Actualiza el pasaje del texto sobre San Martín comprendido entre "Al contrario de" y "puesta del sol.", ambos incluidos, y sustituye "ayudantes" por "edecanes".

---------- Texto de lectura ----------

07 de enero, 2019 - 12:58

El Plumerillo era, hace 202 años atrás, un campamento militar donde se trabajaba, se instruía y se preparaba una fuerza para pelear. No había tiempo para perder, se los había explicado hasta el cansancio el coronel venido de España, que también era el gobernador intendente de Cuyo, que se veía que sentía la causa americana hasta los tuétanos.

Al contrario de otros militares revolucionarios, todo en el General José de San Martín transmitía simpleza y fuerza. Su uniforme, aún con sus toques personales, distaba de los grandes entorchados que eran del gusto de esos figurones.

Sus modales y sus gustos, también, lo diferenciaban. Para empezar, no tenía amanuenses dedicados al cuidado de su persona. En cambio, tenía tres ayudantes militares, a los que volvía literalmente locos con una catarata de órdenes que empezaban al alba y que muchas veces superaban la puesta del sol.

El Plumerillo funcionaba, de hecho, tanto como un campo de instrucción militar como el cuartel general del naciente Ejército de los Andes. Al efecto de servir a la primera de estas finalidades, contaba con una amplia plaza de armas, donde se practicaban los movimientos de orden cerrado. Y con un espaldón que servía como polígono de tiro. Para la segunda, disponía de un grupo de humilde edificaciones de barro y techo de paja que servían de alojamiento a las distintas dependencias del Estado Mayor y la Maestranza.

---------- Listado de datos ----------

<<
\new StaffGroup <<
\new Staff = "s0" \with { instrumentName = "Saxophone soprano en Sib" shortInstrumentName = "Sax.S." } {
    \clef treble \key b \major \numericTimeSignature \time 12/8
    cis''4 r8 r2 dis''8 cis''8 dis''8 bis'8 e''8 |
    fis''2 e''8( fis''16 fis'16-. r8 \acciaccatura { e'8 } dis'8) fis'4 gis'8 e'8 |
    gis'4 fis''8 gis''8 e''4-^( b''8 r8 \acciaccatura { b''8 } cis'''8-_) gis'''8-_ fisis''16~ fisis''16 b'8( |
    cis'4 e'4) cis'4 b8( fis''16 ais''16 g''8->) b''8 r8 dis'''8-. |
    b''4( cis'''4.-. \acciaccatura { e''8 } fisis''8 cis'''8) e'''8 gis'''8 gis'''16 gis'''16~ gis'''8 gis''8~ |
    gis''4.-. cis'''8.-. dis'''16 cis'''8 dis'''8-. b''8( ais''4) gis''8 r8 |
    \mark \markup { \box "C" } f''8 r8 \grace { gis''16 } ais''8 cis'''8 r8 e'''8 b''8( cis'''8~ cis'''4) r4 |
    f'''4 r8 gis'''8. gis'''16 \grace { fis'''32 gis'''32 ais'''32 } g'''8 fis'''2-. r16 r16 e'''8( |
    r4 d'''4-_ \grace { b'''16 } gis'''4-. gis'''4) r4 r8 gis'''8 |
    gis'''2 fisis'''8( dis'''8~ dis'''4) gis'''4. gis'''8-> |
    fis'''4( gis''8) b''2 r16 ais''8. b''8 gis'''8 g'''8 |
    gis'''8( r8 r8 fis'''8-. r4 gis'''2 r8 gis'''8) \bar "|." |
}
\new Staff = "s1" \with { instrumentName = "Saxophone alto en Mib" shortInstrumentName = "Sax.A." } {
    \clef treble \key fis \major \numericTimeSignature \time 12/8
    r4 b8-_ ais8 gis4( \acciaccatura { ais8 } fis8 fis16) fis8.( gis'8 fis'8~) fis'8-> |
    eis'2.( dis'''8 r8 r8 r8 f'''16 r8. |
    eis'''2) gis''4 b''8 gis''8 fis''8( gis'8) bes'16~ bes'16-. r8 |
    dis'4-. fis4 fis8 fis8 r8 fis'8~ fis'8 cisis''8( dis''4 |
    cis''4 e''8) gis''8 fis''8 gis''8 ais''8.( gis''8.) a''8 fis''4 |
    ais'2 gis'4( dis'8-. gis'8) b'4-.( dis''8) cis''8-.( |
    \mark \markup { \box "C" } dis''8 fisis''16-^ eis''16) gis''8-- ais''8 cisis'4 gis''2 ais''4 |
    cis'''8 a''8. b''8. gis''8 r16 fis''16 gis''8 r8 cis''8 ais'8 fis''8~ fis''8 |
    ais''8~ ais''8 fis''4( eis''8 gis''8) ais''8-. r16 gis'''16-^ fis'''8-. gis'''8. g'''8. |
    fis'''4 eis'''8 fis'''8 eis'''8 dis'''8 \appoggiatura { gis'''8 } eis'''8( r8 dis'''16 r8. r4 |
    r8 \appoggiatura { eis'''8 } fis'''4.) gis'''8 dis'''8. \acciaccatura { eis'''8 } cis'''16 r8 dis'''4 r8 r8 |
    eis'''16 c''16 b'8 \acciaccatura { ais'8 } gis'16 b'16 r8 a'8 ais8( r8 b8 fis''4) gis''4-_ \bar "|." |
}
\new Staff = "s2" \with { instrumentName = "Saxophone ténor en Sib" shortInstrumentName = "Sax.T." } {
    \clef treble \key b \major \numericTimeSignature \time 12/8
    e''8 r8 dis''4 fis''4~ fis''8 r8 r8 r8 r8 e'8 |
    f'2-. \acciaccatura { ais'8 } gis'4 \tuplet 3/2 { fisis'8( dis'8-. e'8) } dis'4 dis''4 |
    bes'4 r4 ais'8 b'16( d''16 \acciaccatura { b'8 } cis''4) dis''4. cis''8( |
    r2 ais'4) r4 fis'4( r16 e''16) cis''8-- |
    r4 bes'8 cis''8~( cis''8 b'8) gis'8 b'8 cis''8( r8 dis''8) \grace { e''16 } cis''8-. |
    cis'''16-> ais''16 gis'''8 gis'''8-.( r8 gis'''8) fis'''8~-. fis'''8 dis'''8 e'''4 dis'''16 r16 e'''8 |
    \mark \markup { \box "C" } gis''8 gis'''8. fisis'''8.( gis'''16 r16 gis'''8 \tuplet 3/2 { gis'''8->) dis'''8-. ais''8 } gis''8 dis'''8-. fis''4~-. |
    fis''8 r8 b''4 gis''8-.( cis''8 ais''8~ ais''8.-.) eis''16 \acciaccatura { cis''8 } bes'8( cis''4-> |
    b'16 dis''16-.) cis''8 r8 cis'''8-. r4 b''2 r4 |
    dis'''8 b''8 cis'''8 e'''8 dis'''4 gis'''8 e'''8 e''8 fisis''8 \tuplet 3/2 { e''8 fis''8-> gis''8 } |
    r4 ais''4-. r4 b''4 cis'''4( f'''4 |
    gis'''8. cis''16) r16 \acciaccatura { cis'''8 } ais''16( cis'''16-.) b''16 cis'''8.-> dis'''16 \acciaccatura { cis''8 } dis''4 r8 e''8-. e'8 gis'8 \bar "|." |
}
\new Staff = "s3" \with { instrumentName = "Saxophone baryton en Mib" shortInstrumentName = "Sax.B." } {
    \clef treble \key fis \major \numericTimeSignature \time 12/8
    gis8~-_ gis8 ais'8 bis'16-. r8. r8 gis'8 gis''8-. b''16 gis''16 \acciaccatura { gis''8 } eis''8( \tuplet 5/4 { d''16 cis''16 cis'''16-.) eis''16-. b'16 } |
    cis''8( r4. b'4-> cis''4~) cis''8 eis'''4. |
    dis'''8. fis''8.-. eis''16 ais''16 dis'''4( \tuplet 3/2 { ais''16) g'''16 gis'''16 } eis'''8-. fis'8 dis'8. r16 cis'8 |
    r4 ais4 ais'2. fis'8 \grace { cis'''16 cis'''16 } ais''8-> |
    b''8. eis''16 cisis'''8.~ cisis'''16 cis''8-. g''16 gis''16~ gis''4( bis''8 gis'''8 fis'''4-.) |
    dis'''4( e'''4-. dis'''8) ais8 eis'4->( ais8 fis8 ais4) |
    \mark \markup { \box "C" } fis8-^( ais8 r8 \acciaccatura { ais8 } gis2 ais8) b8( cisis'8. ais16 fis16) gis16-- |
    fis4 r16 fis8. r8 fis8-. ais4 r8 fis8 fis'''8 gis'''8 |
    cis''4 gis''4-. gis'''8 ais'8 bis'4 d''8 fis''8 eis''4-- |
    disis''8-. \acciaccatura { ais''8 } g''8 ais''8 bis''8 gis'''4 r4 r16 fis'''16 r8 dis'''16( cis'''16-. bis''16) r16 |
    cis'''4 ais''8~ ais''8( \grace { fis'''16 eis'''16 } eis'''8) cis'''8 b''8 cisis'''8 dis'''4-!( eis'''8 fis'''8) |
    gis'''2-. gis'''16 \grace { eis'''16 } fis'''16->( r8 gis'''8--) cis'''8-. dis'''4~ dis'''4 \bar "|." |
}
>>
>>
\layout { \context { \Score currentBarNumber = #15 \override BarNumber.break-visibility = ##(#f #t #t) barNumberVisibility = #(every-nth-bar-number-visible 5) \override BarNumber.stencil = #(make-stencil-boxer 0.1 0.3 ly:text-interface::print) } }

----------
---------- Listado de datos ----------

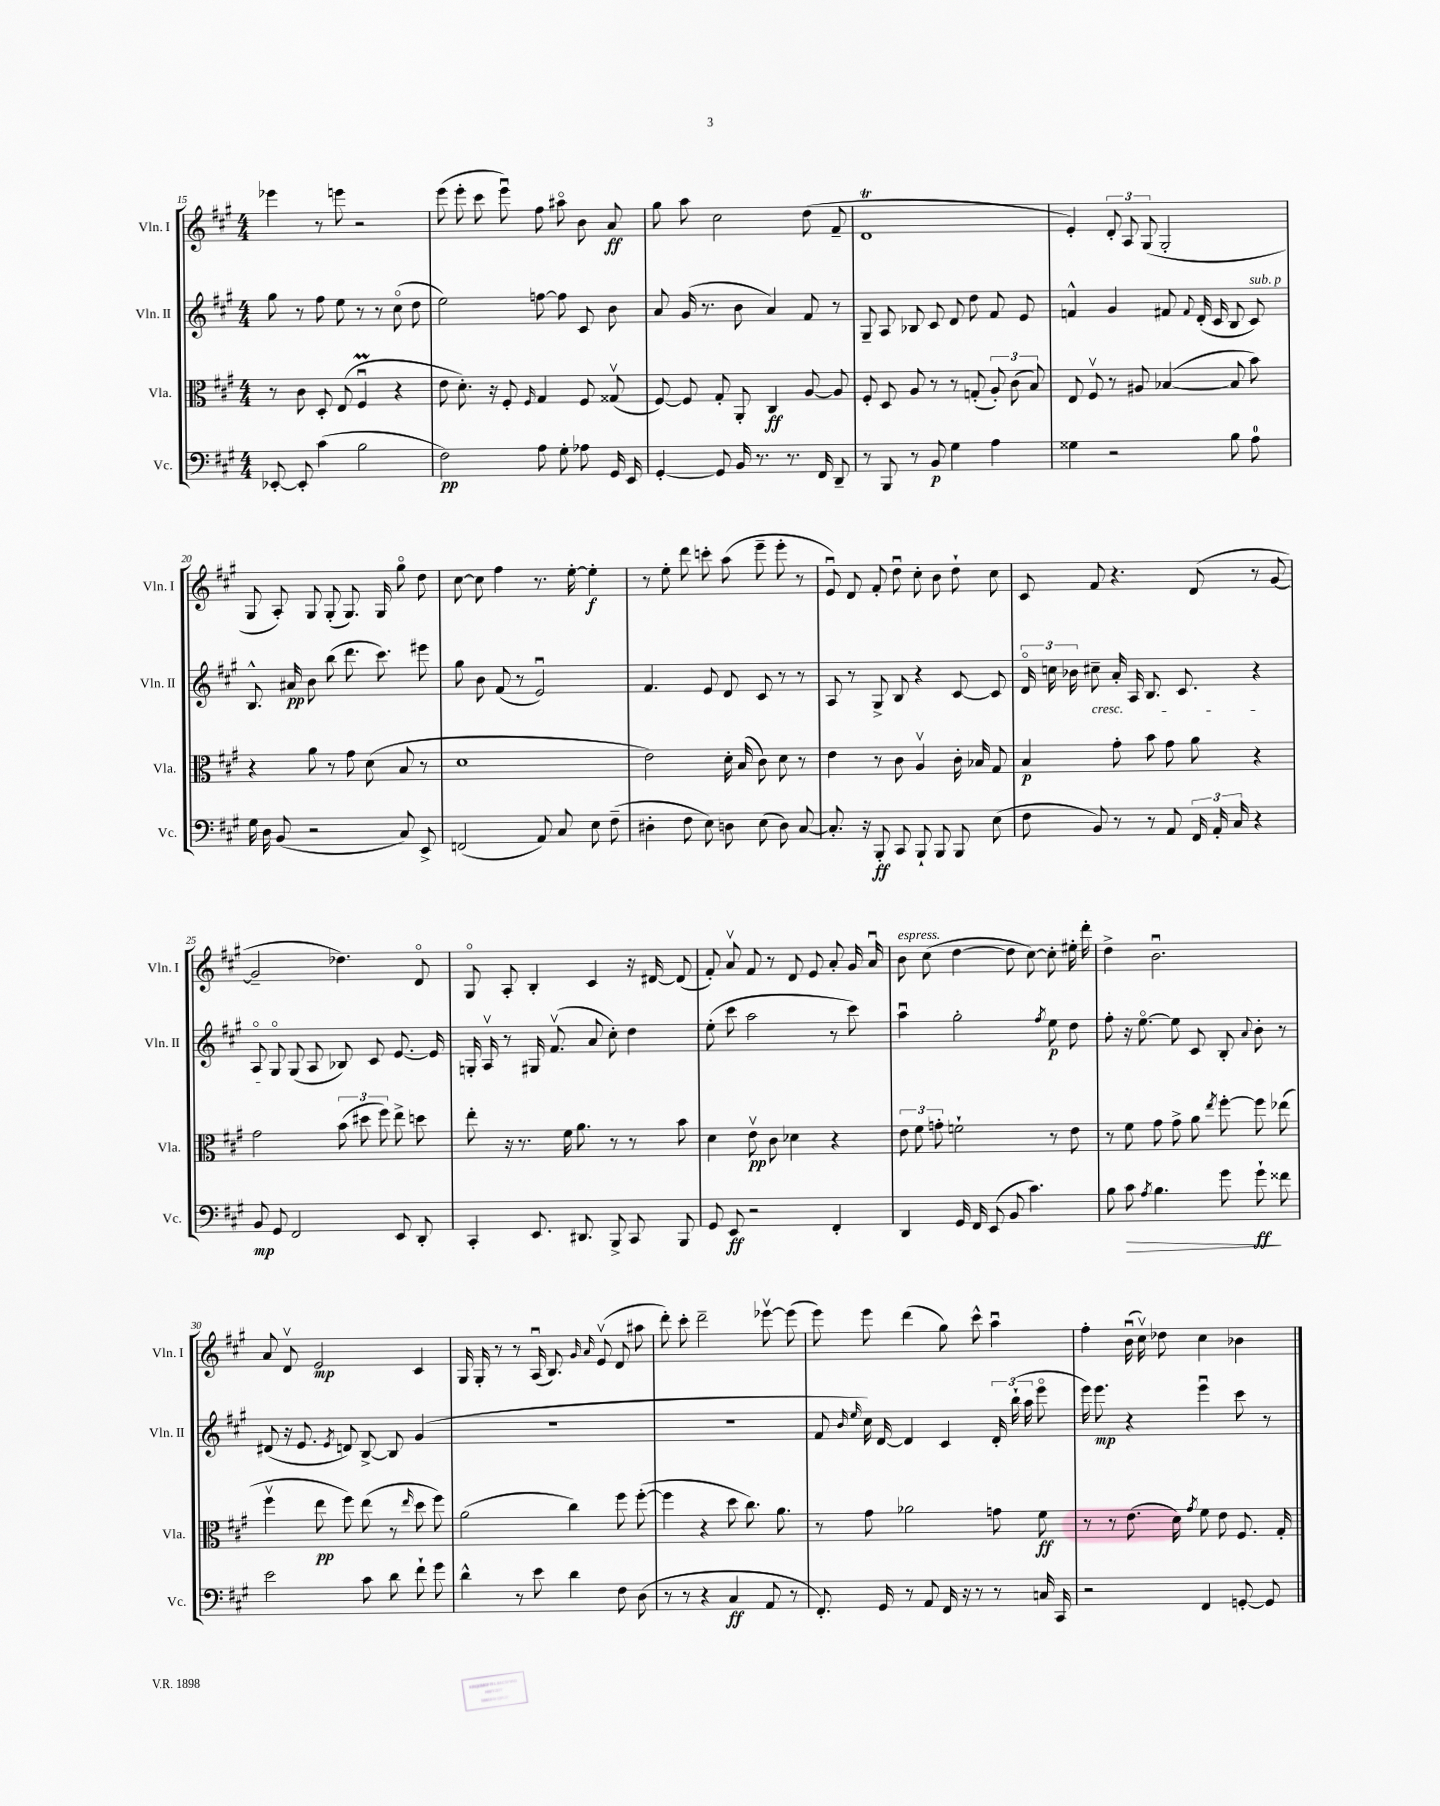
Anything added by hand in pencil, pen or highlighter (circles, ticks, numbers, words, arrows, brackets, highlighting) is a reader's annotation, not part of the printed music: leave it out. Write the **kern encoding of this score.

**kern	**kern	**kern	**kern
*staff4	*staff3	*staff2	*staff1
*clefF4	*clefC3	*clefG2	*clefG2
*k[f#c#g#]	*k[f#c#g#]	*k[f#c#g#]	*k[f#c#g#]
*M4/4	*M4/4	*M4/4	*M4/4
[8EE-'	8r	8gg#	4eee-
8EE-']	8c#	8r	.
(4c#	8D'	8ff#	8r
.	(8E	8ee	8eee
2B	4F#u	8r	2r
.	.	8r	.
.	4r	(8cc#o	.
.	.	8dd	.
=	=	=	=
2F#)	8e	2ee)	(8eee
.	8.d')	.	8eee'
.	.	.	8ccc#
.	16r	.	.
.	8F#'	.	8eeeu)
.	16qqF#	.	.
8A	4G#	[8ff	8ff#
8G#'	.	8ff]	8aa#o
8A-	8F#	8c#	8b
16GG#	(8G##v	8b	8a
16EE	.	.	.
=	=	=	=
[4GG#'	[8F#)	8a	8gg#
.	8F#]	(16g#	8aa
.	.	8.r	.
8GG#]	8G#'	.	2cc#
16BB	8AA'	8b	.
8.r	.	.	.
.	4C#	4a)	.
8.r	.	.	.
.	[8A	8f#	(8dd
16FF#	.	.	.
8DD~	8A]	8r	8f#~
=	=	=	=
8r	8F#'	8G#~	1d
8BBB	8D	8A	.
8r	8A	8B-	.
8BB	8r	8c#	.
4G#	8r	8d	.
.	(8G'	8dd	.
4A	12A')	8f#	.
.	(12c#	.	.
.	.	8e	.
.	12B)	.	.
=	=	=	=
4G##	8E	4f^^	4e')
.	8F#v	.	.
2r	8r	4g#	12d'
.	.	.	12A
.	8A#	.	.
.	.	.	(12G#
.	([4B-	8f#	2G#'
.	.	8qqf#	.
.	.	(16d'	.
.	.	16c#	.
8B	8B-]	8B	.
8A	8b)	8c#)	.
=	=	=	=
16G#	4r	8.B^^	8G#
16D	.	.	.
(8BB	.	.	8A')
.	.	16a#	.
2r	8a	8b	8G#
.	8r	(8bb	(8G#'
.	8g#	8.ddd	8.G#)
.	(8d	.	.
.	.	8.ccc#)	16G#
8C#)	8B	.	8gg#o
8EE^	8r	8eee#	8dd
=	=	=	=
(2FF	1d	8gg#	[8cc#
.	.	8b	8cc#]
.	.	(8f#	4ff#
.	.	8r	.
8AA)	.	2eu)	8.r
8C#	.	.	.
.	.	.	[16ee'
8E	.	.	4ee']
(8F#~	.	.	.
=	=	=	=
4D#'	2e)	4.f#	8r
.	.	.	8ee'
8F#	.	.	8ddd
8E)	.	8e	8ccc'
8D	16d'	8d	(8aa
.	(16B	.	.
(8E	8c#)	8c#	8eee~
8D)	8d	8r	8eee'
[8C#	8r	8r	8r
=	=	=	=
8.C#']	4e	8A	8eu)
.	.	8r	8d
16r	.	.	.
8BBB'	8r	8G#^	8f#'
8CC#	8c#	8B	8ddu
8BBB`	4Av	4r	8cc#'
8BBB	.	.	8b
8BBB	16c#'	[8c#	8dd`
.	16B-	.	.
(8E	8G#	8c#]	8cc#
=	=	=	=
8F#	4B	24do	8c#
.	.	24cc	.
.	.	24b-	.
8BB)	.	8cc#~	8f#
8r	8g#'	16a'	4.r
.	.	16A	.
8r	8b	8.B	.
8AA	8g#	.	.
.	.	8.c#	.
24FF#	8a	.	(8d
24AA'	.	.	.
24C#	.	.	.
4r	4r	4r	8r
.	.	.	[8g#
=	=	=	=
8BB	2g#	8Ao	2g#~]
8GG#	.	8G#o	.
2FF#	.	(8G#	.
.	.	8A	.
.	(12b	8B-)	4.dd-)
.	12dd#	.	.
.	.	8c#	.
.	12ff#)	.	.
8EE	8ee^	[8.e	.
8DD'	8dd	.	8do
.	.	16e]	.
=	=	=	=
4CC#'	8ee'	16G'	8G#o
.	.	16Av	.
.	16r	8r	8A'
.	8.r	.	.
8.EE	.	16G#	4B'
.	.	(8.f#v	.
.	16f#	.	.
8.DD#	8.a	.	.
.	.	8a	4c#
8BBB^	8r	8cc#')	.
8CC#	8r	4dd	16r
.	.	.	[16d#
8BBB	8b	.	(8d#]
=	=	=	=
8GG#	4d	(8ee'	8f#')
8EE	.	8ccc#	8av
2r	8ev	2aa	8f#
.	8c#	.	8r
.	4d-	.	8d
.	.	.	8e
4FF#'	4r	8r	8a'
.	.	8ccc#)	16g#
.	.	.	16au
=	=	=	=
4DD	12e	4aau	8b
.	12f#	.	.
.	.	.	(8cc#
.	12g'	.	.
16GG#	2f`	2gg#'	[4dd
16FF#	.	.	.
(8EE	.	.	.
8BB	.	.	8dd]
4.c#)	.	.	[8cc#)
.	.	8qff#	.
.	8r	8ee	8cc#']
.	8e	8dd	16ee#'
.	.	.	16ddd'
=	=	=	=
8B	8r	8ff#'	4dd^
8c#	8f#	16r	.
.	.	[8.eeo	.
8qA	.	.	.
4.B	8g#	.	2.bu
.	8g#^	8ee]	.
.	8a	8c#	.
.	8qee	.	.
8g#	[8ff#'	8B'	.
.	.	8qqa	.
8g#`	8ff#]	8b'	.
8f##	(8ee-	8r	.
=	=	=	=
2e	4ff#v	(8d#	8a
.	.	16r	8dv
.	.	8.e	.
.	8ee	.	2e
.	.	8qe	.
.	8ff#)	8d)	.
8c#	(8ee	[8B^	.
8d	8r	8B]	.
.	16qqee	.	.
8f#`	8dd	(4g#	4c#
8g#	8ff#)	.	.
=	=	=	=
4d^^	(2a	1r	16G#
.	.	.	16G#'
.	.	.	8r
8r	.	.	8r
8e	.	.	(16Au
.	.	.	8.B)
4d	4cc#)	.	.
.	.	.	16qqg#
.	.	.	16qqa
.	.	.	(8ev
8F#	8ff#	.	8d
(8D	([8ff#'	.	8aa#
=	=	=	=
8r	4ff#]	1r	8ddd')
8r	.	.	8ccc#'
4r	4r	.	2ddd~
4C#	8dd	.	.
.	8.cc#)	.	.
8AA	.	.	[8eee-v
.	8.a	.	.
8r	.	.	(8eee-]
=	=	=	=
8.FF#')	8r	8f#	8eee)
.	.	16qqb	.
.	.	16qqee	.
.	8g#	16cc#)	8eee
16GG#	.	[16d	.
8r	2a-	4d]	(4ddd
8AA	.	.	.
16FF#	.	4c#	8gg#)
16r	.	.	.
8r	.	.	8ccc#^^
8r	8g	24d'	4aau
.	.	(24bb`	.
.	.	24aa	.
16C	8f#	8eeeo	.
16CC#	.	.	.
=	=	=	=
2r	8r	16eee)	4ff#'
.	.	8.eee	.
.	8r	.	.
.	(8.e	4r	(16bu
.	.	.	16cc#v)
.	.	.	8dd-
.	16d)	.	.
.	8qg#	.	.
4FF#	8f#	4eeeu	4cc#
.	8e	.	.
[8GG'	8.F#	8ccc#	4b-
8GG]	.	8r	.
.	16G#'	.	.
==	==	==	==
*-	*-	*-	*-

----------

◆ Respuesta completa
Al contrario de otros militares revolucionarios, todo en el General José de San Martín transmitía simpleza y fuerza. Su uniforme, aún con sus toques personales, distaba de los grandes entorchados que eran del gusto de esos figurones.

Sus modales y sus gustos, también, lo diferenciaban. Para empezar, no tenía amanuenses dedicados al cuidado de su persona. En cambio, tenía tres edecanes militares, a los que volvía literalmente locos con una catarata de órdenes que empezaban al alba y que muchas veces superaban la puesta del sol.